PROBLEM TO WORK ON
Pick out each line of the listing that contains the word "lens", matching its case, and copy those lines.

DATA EXTRACT
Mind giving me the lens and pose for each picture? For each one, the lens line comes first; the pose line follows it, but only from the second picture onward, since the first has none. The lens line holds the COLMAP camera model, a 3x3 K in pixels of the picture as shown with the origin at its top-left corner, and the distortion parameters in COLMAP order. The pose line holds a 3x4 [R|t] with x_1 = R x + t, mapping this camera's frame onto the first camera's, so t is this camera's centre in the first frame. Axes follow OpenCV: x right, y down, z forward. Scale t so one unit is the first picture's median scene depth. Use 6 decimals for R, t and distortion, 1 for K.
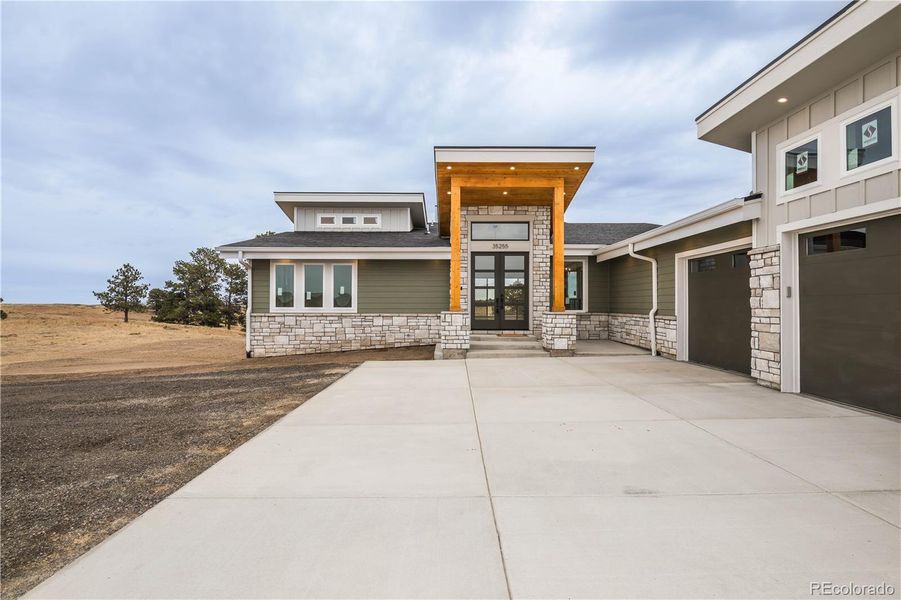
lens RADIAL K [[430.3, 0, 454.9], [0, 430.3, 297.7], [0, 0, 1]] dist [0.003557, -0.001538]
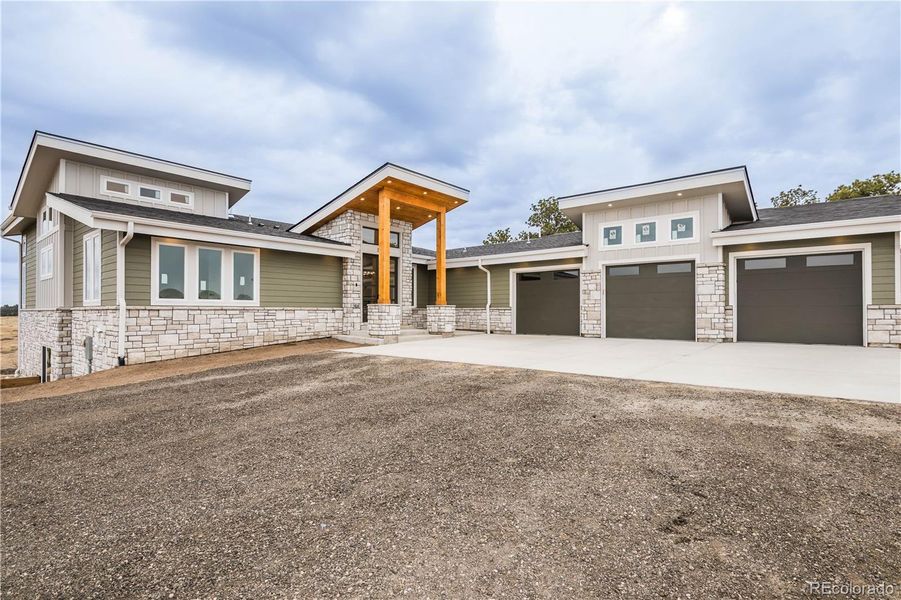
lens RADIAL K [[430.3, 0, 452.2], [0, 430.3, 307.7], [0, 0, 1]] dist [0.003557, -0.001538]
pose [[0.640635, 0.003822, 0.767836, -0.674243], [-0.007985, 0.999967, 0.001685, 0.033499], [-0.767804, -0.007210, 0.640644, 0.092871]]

YOUR RESPONSE
Mind giving me the lens and pose for each picture? For each one, the lens line comes first; the pose line follows it, but only from the second picture onward, since the first has none. The lens line holds the COLMAP camera model, a 3x3 K in pixels of the picture as shown with the origin at its top-left corner, and the distortion parameters in COLMAP order. The pose line holds a 3x4 [R|t] with x_1 = R x + t, mapping this camera's frame onto the first camera's, so t is this camera's centre in the first frame. Axes follow OpenCV: x right, y down, z forward. Scale t so one unit is the first picture's median scene depth. Use 6 decimals for R, t and distortion, 1 for K.
lens RADIAL K [[430.3, 0, 454.9], [0, 430.3, 297.7], [0, 0, 1]] dist [0.003557, -0.001538]
lens RADIAL K [[430.3, 0, 452.2], [0, 430.3, 307.7], [0, 0, 1]] dist [0.003557, -0.001538]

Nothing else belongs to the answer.